**WORK REQUEST 1**
Translate into Spanish this sentence from the mailing-list message: "To clarify one thing that might help us move forward, I have never advocated completing what you describe as (2) before action is taken on (1)."

Content-Transfer-Encoding: quoted-printable
Content-Disposition: inline
X-SA-Exim-Connect-IP: 198.252.137.10
X-SA-Exim-Mail-From: john-ietf@jck.com
X-SA-Exim-Scanned: No (on bsa2.jck.com); SAEximRunCond expanded to false
Archived-At: <https://mailarchive.ietf.org/arch/msg/i18ndir/99IU5AqqiKneqavBis3H4KAF584>
Subject: Re: [I18ndir] One more try
X-BeenThere: i18ndir@ietf.org
X-Mailman-Version: 2.1.29
Precedence: list
List-Id: Internationalization Directorate <i18ndir.ietf.org>
List-Unsubscribe: <https://www.ietf.org/mailman/options/i18ndir>, <mailto:i18ndir-request@ietf.org?subject=unsubscribe>
List-Archive: <https://mailarchive.ietf.org/arch/browse/i18ndir/>
List-Post: <mailto:i18ndir@ietf.org>
List-Help: <mailto:i18ndir-request@ietf.org?subject=help>
List-Subscribe: <https://www.ietf.org/mailman/listinfo/i18ndir>, <mailto:i18ndir-request@ietf.org?subject=subscribe>
X-List-Received-Date: Thu, 21 Feb 2019 16:08:24 -0000

Patrik,

Thanks.  To clarify one thing that might help us move forward, I
have never advocated completing what you describe as (2) before
action is taken on (1).  In part because, from my point of view,
a very large fraction of the reason for proposing the BOF that
led to creation of this directorate was to start addressing and
moving forward on the issues that make up (2), I'd be a lot
happier if we were showing evidence of having (or even making) a
plan about (2).  If we don't --if all the directorate can do is
respond to IETF Last Calls and issues that one or more ADs
define as crises-- then I actually think there is an argument
for dropping draft-faltstrom and going to work on a statement
about IETF dropping out of I18n development and what that means
to the Internet.  

However, the less we actually do about (2) in the near term, the
more I think it is important that draft-faltstrom-unicode11 be
crystal-clear that the IETF may, in the future, update or
otherwise revise parts of the IDNA2008 specifications, that we
are not obligating ourselves to accept whatever comes over the
wall from Unicode in the future, that the I-D does not set
irreversible precedents, and perhaps even that the decision that
it was important to get the I-D through (after a long delay) by
accepting the Unicode categories may include classification of
some marginal cases as PVALID that might be changed as our work
continues.

**AVAILABLE DATA**

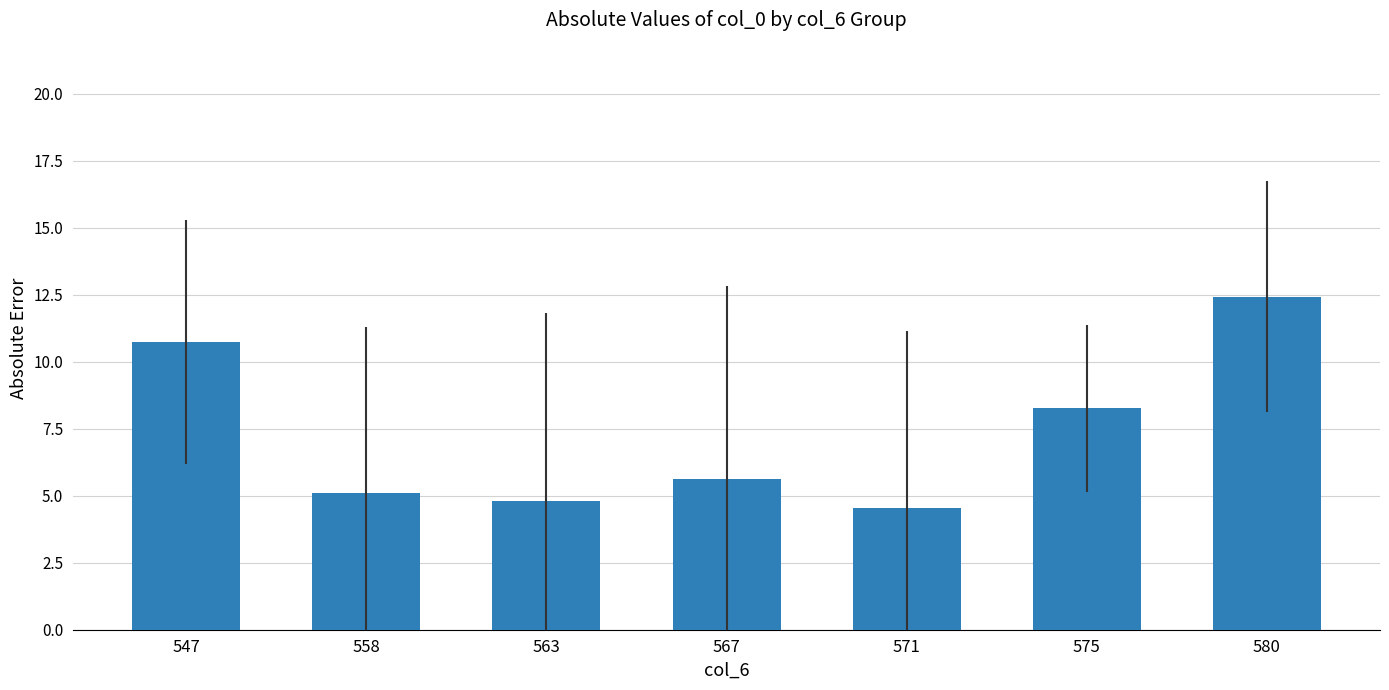

At which label is the value closest to 8?

575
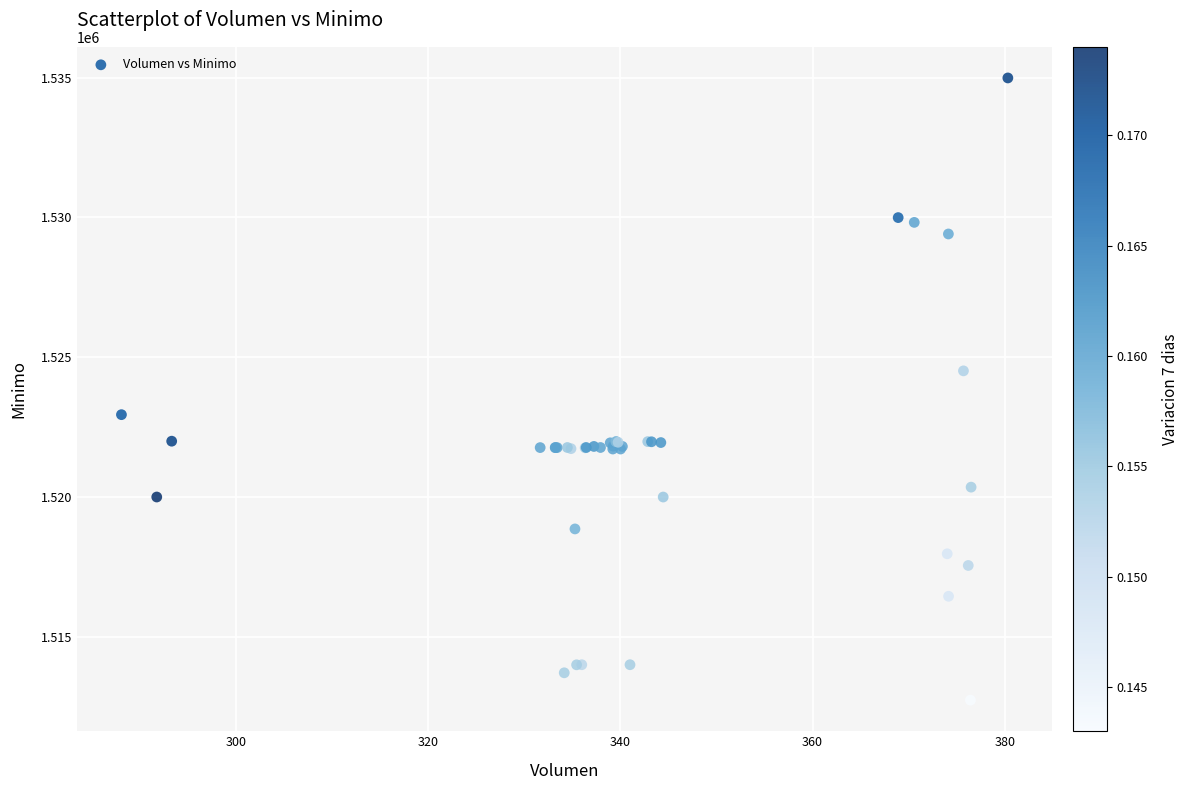

What Y value in the scatter plot is closest to 1523862?

1524513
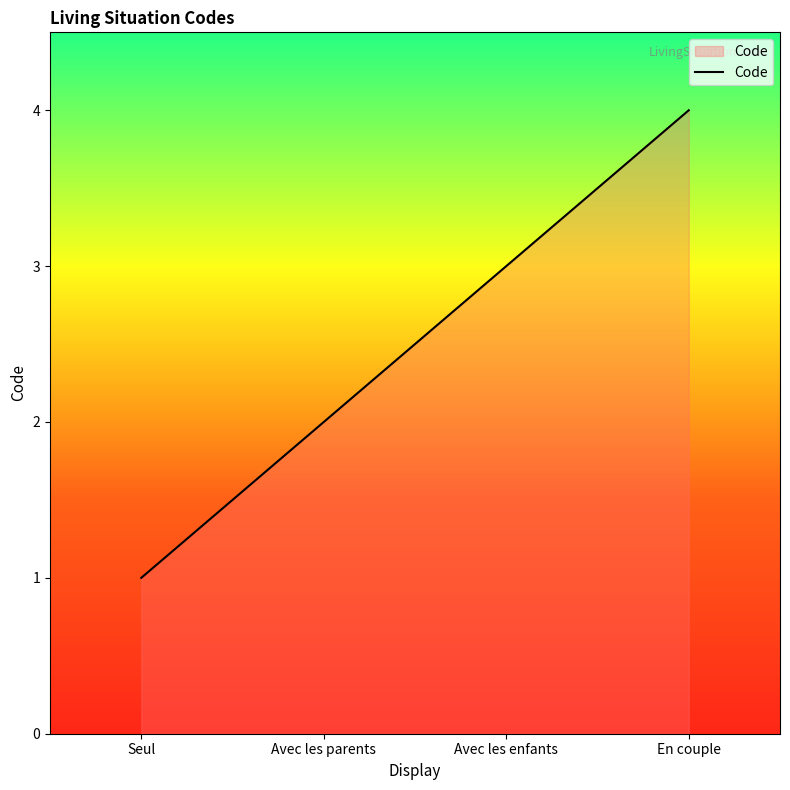

Between En couple and Avec les parents, which is larger?

En couple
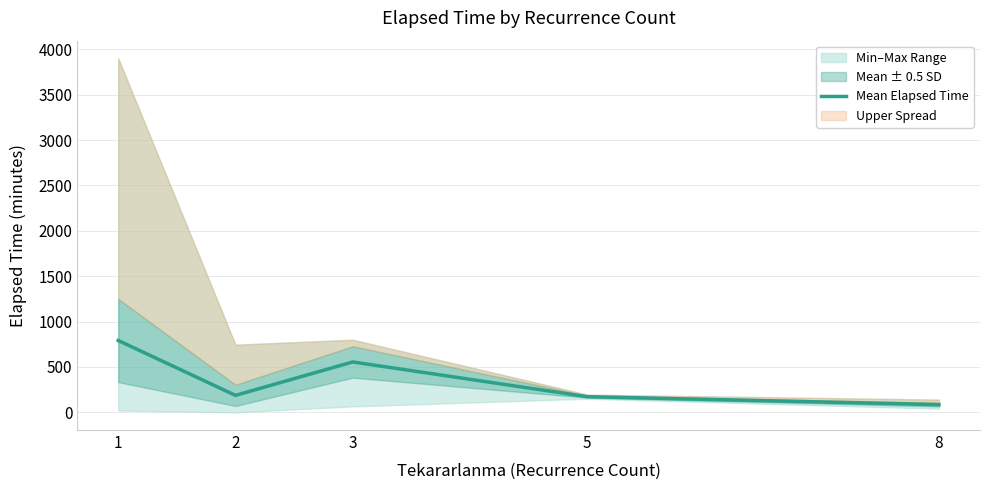

The value of Mean Elapsed Time at 3 is 942.9. True or false?

False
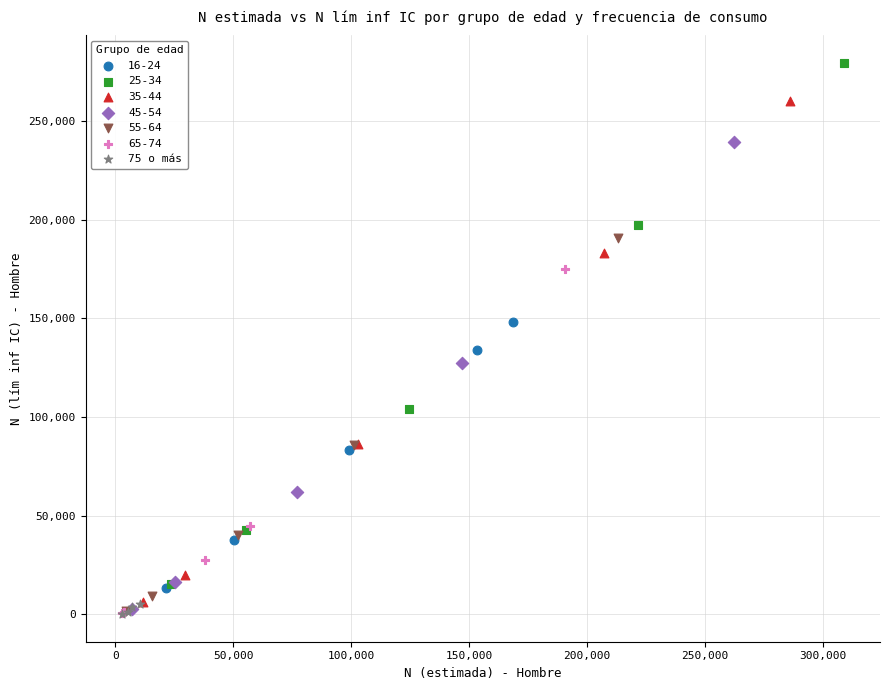

Which series contains the highest Y value?

25-34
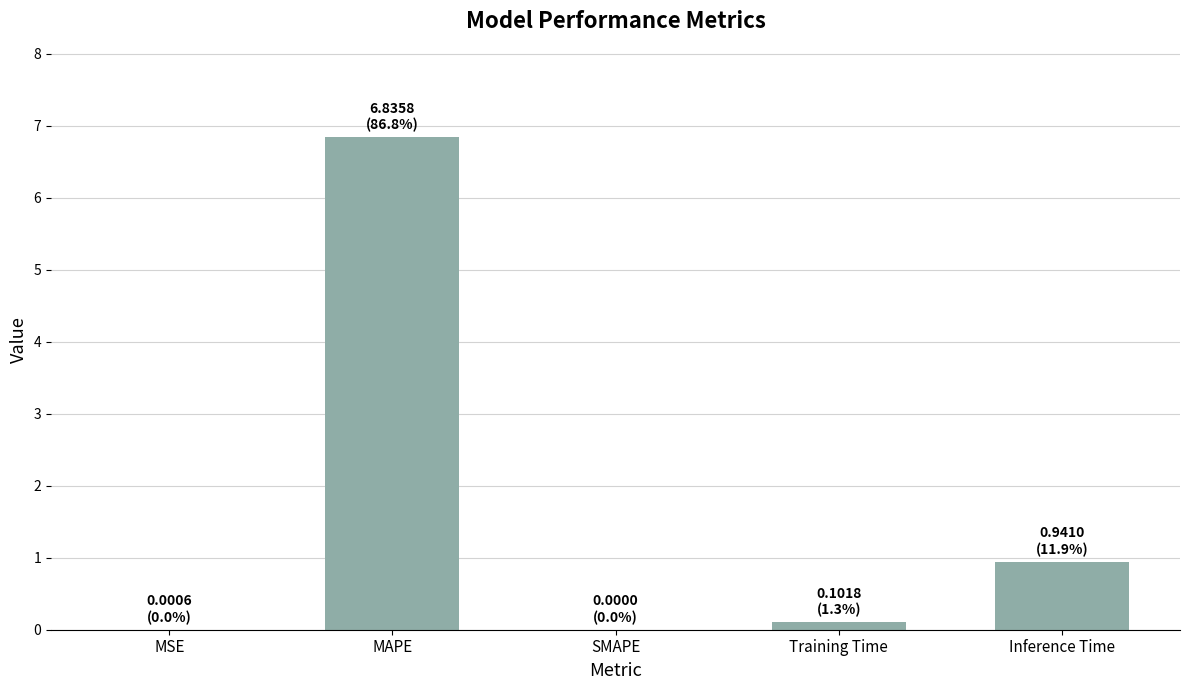

Which label corresponds to the largest value in the chart?

MAPE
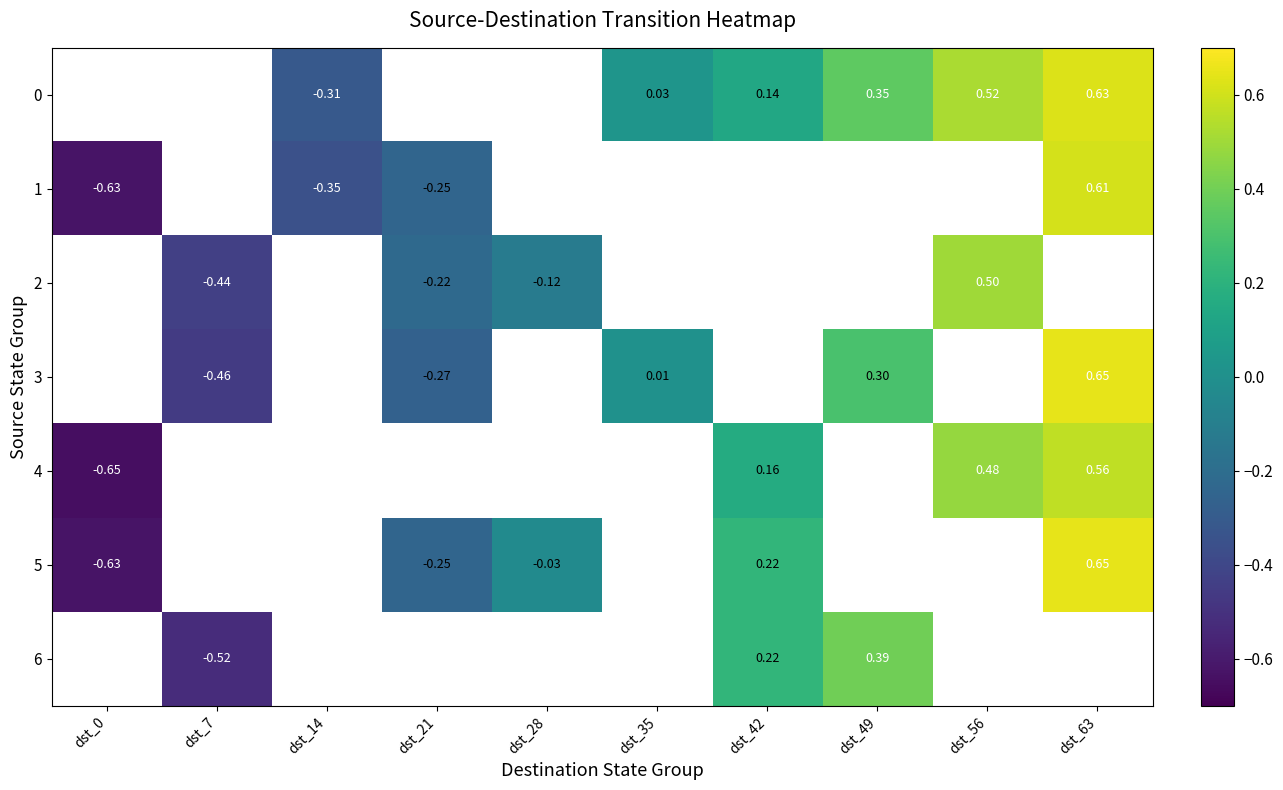

Is the value of 4 at dst_42 greater than the value of 3 at dst_7?

Yes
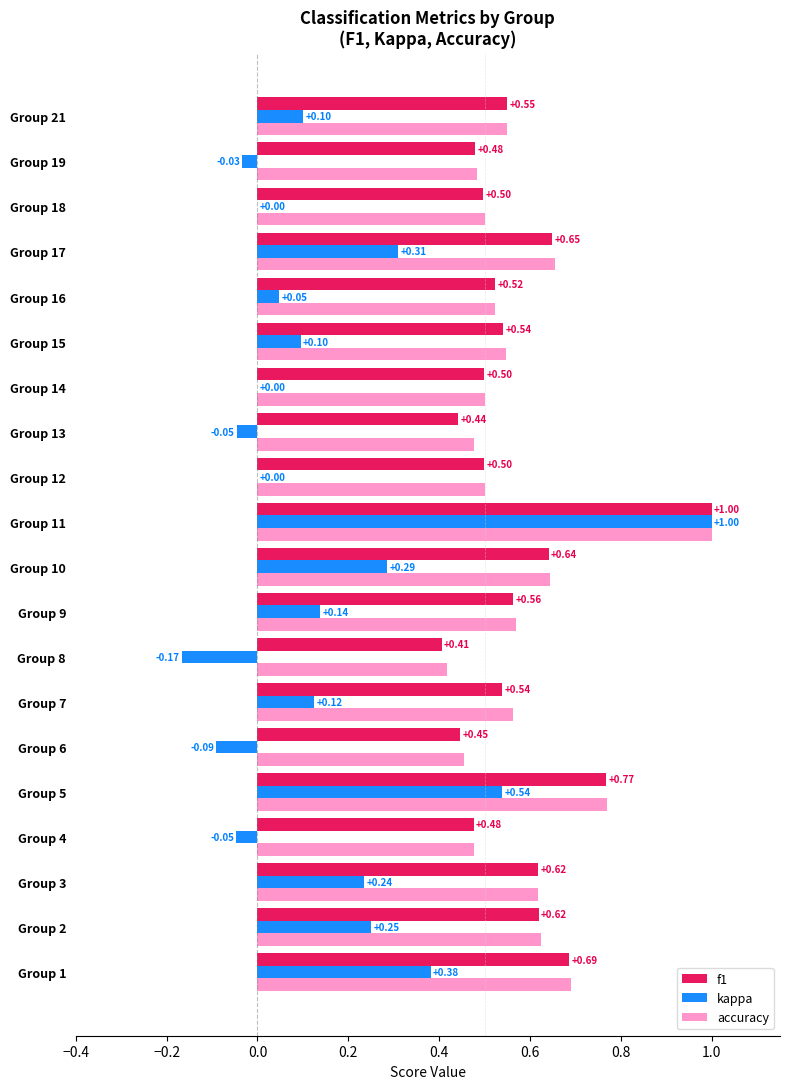

What is the total value across all series at Group 18?

1.0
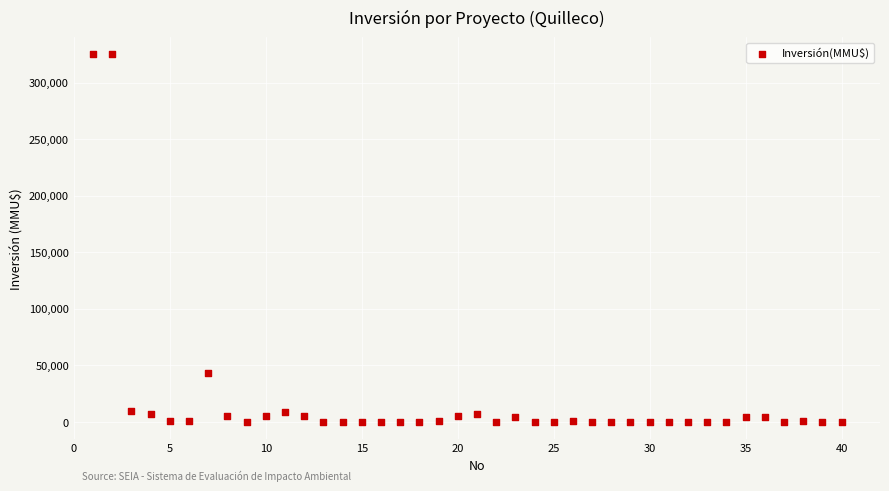

What is the range of X values (max minus min)?

39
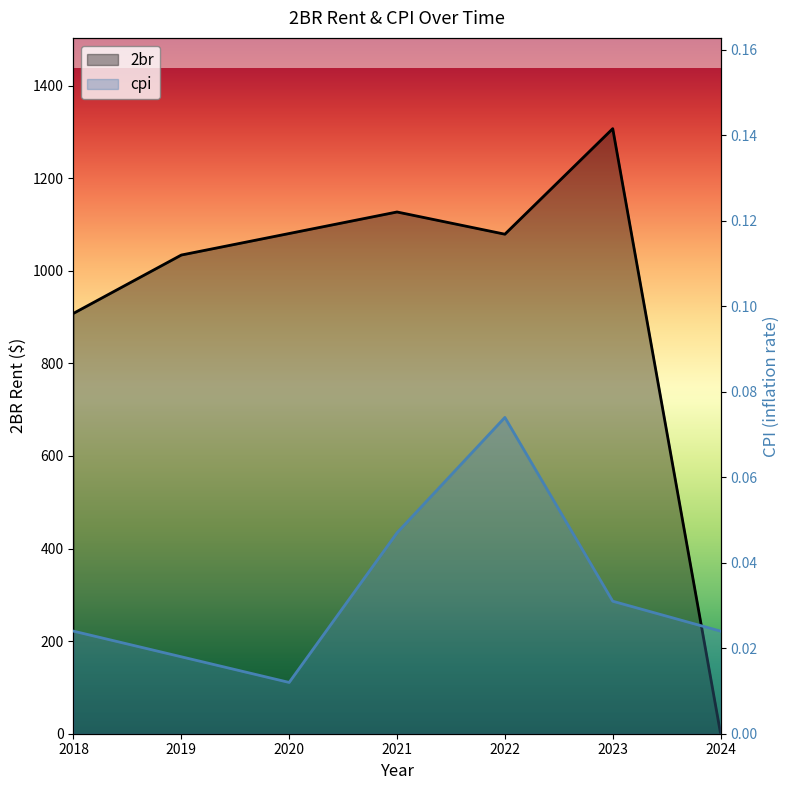

Is it true that cpi equals 0.1 at 2022?

True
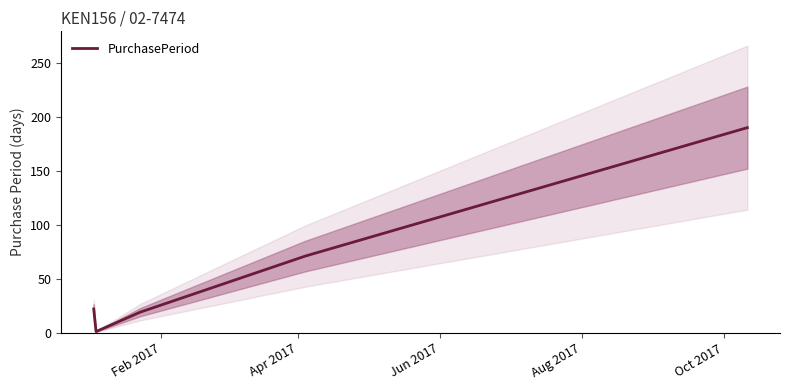

Is this an area chart (filled region under the line)?

No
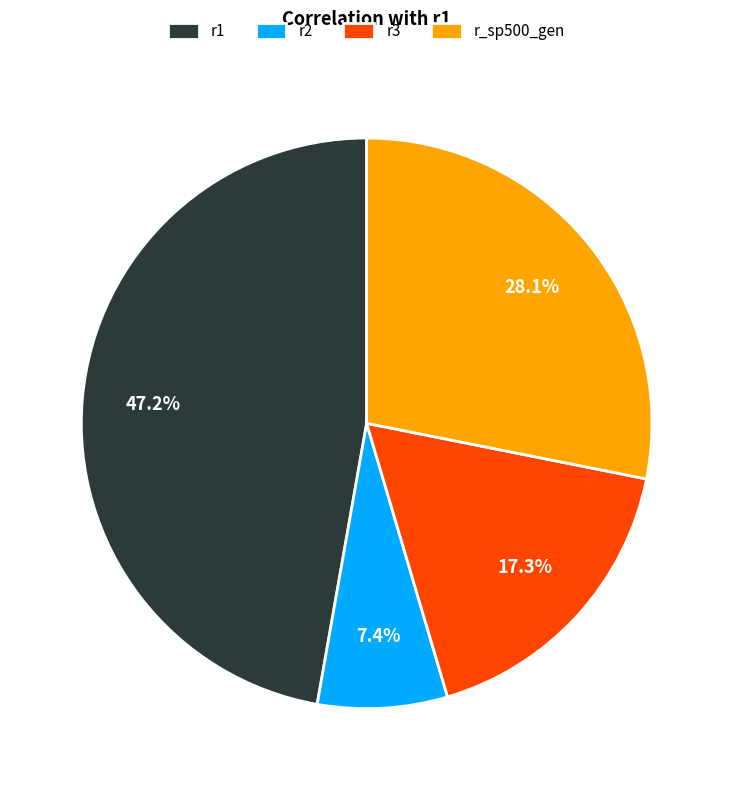

Which has a higher value, r1 or r2?

r1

**WORK REQUEST 2**
Reproduce the rows starting with the line that contains "Which label corresponds" and going on through the end of the rows, leaving the pictures out.

**EXERCISE SOLUTION 1**
Para aclarar algo que podría ayudarnos a avanzar, nunca he defendido completar lo que describes como (2) antes de que se actúe sobre (1).

**EXERCISE SOLUTION 2**
Which label corresponds to the largest value in the chart?

MAPE

Is the value of 4 at dst_42 greater than the value of 3 at dst_7?

Yes

What is the total value across all series at Group 18?

1.0

What is the range of X values (max minus min)?

39

Is it true that cpi equals 0.1 at 2022?

True

Is this an area chart (filled region under the line)?

No

Which has a higher value, r1 or r2?

r1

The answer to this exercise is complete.